I’m starting a big project on magnanimity, and it’s likely to come up a lot in what I write over the next year or so.  It’s not a word that we use a lot in everyday conversation, but it’s really fun to say once you get your tongue around it.  Whenever I talk about this virtue, I feel like Mr. Rogers:  Can you say mag-nan-im-ity?  

Naturally, I’ve come to the virtue of magnanimity via C. S. Lewis.  In The Abolition of Man, Lewis argues that contemporary education produces people who lack the integrating virtue of magnanimity to unite intellect and appetite.  Quoting the 12th-century monk Alain de Lille, Lewis says, “The head rules the belly through the chest.”  Our intellect or reason (the head) governs our appetites (the belly) by means of disciplined, stable, ordered emotion or desire, i.e., magnanimity (the chest).  In the absence of such disciplined, stable, ordered emotion or desire, the intellect doesn’t have a prayer of controlling our appetites.  Knowing what’s true isn’t enough.  We have to find the truth compelling.  We have to be drawn to the truth.   

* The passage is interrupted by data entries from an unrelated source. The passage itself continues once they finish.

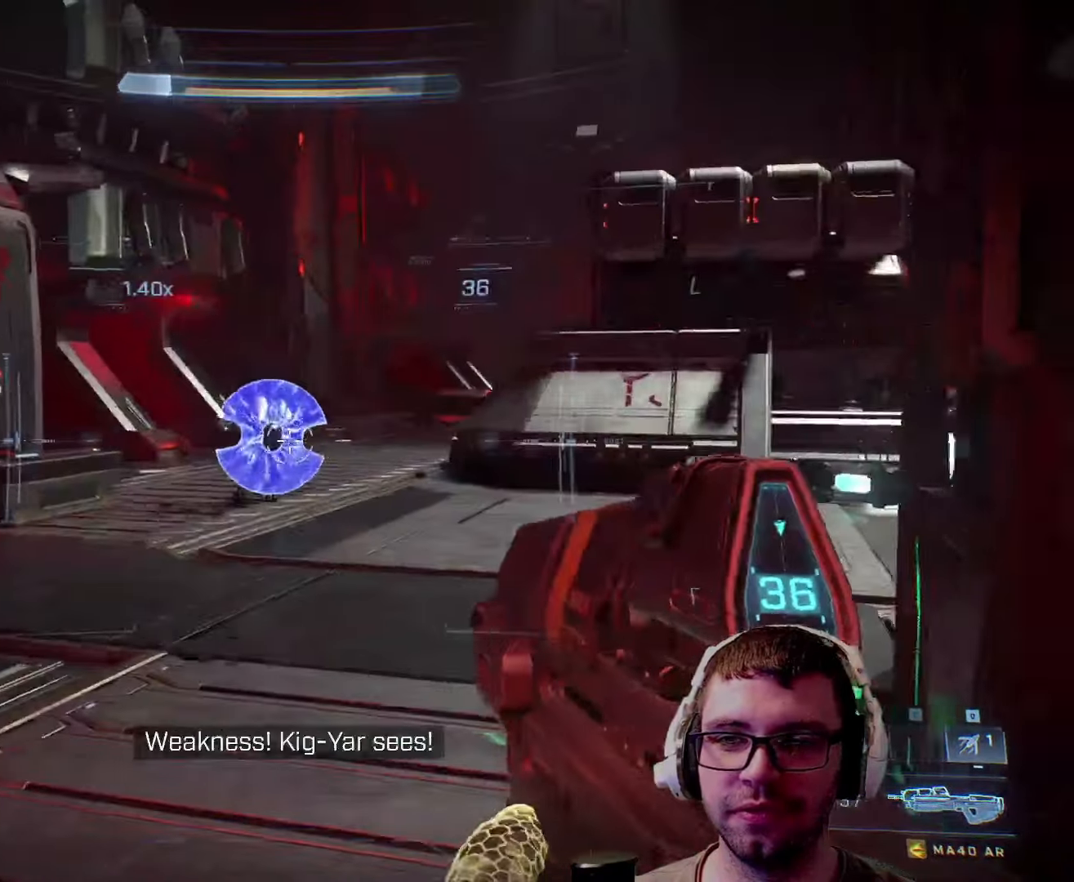
{"keys": [], "mouse": ["left"], "events": [[17, "mouse_left", "down"], [117, "d", "up"], [167, "d", "down"], [217, "d", "up"]]}
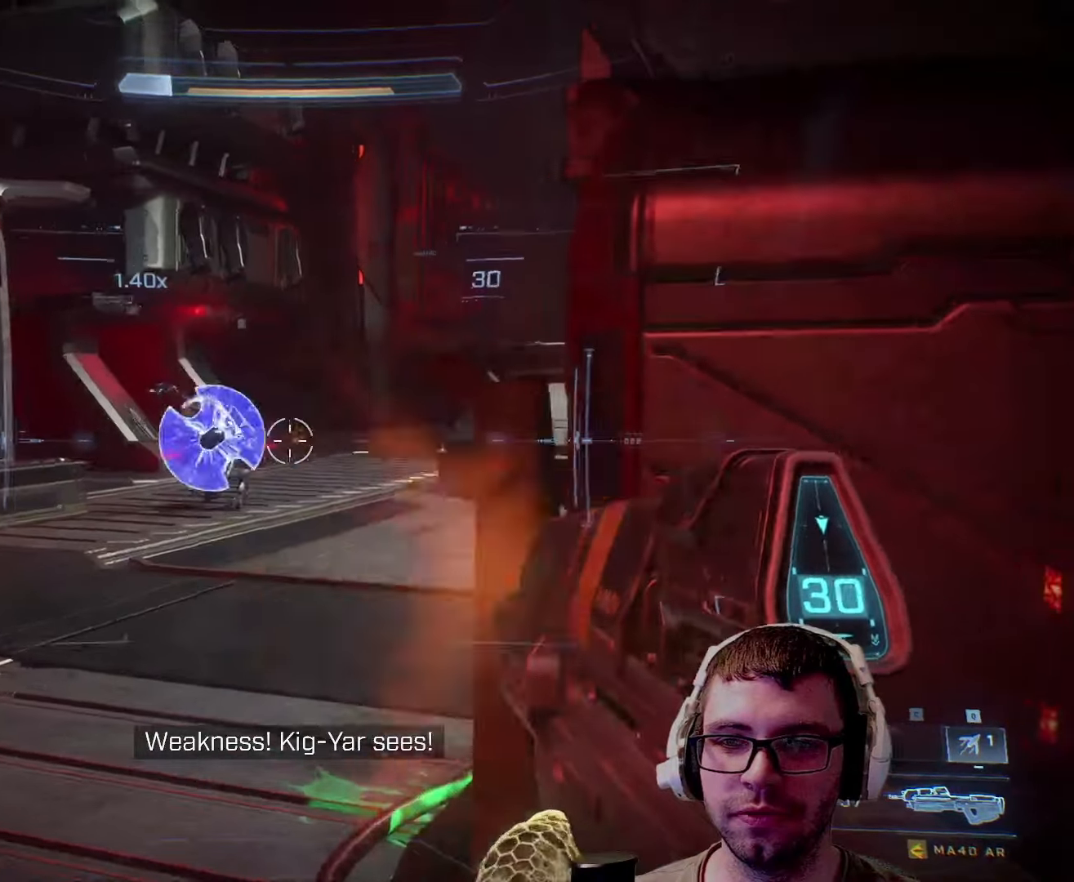
{"keys": [], "mouse": [], "events": [[133, "mouse_left", "up"]]}
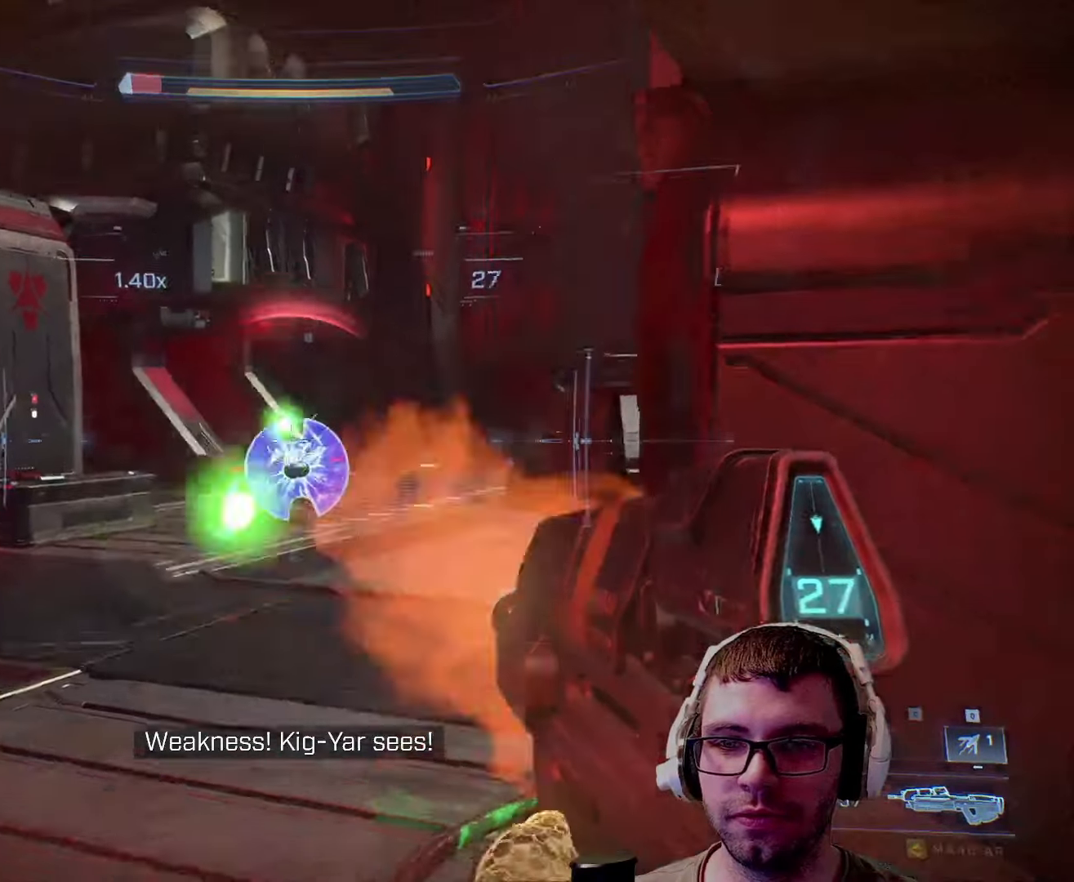
{"keys": [], "mouse": ["left"], "events": [[17, "mouse_left", "down"]]}
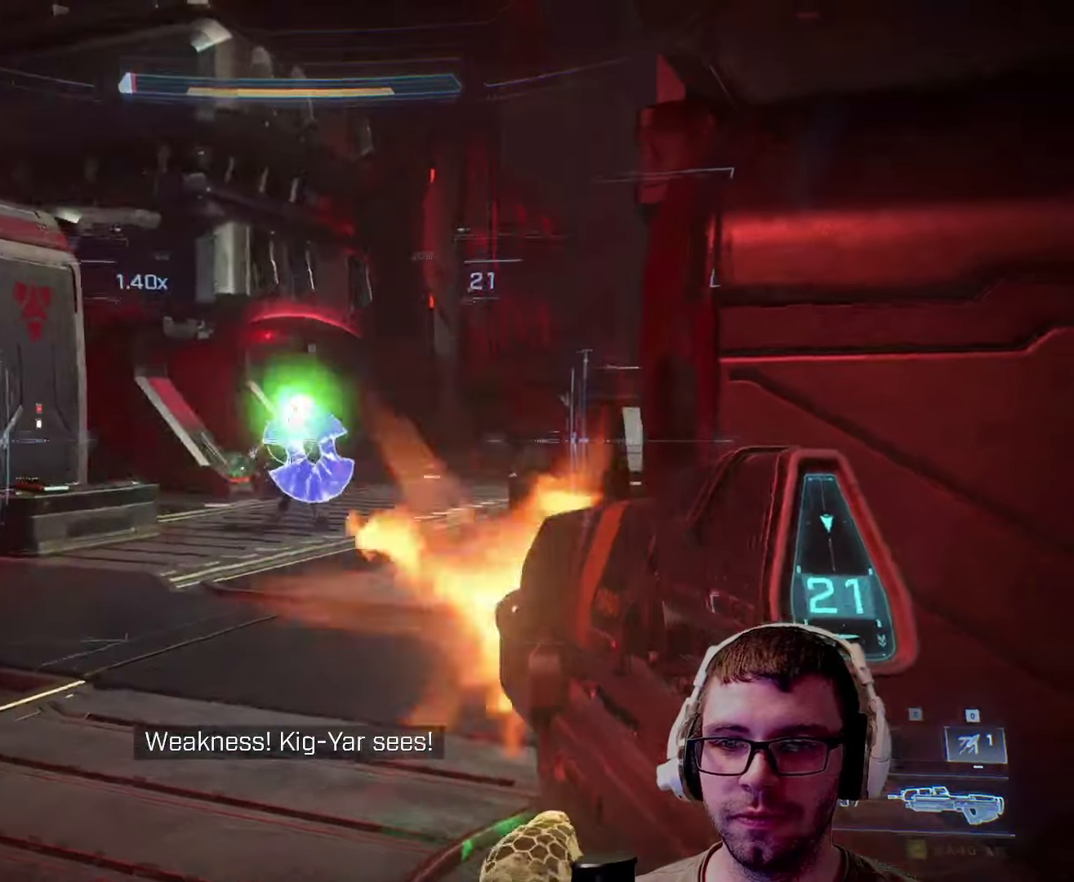
{"keys": [], "mouse": [], "events": [[300, "mouse_left", "up"]]}
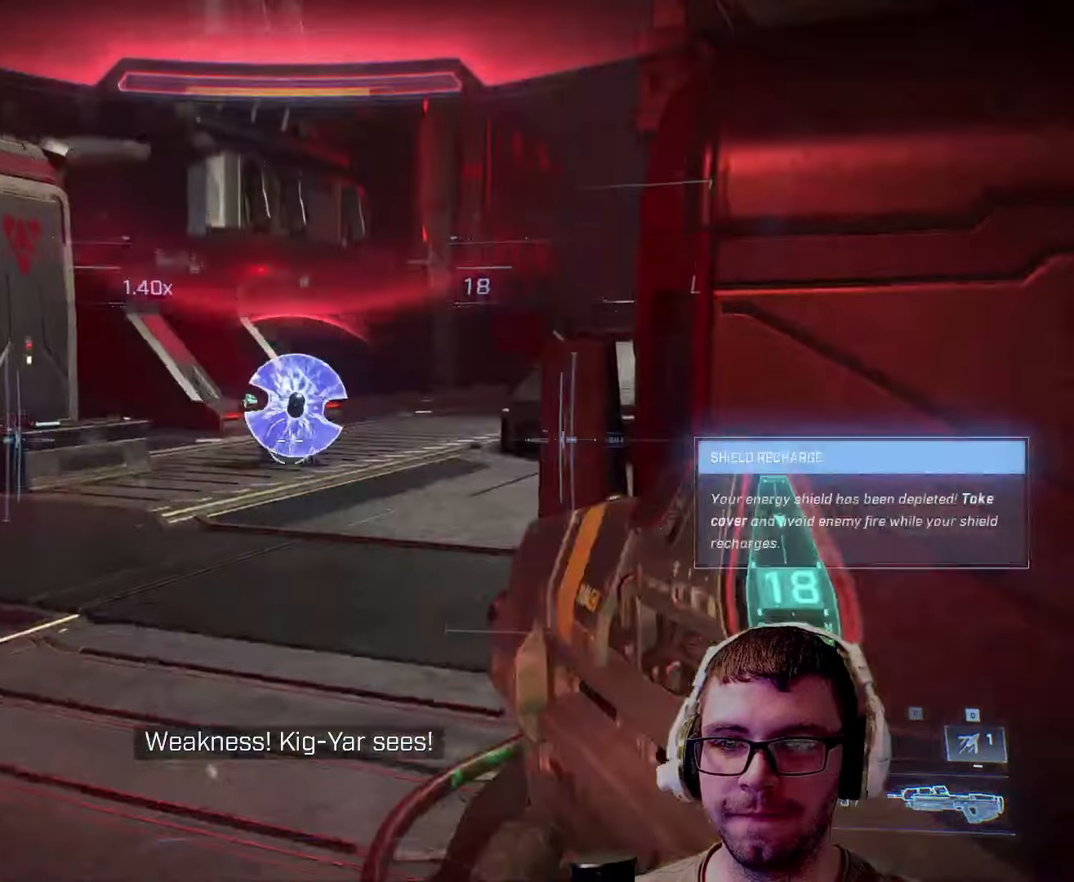
{"keys": [], "mouse": [], "events": [[100, "mouse_left", "down"], [417, "mouse_left", "up"]]}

Now any virtue that’s about the discipline and ordering of emotion and desire must be primarily an aesthetic act.  Since theological aesthetics are my thing, this is what especially interests me about magnanimity.  Lewis doesn’t say this, but I don’t think he needs to.  The classic definition of beauty is “the object of desire” or “that which attract and draws us.”  So a virtue that’s about desire is necessarily about beauty.  Magnanimity is essentially training yourself to experience truth and goodness as beautiful and desirable.

So how do we train ourselves to do this?  By means of imagination – also an aesthetic act.  In his essay “Bluspels and Flanlansferes” Lewis says that the reason deals with truth, but the imagination is “the organ of meaning.”  It’s not enough to know what’s true.  We have to be able to see the significance of that truth, to imagine what living it out might be like.  We can’t move from one way of being to another without imagining the new thing first.  Imagination is the only way we have to know what’s not yet actual, just potential.  (I have a chapter on this in Loves Me, Loves Me Not – the chapter on imagination.)   So the truth that we understand and know needs to be imaginatively appropriated in order to have control over our appetites and actions.  

And in order for that control to be lasting, the imaginative vision has to be habitual, stable, and ordered – not some impulsive dream that entrances for a few moments.  Magnanimity is the virtue of using our imaginations to embrace a vision of virtuous life as desirable and beautiful.  When that vision is really compelling, then the reason can control our appetites, but when the vision is missing, our appetites just take over.  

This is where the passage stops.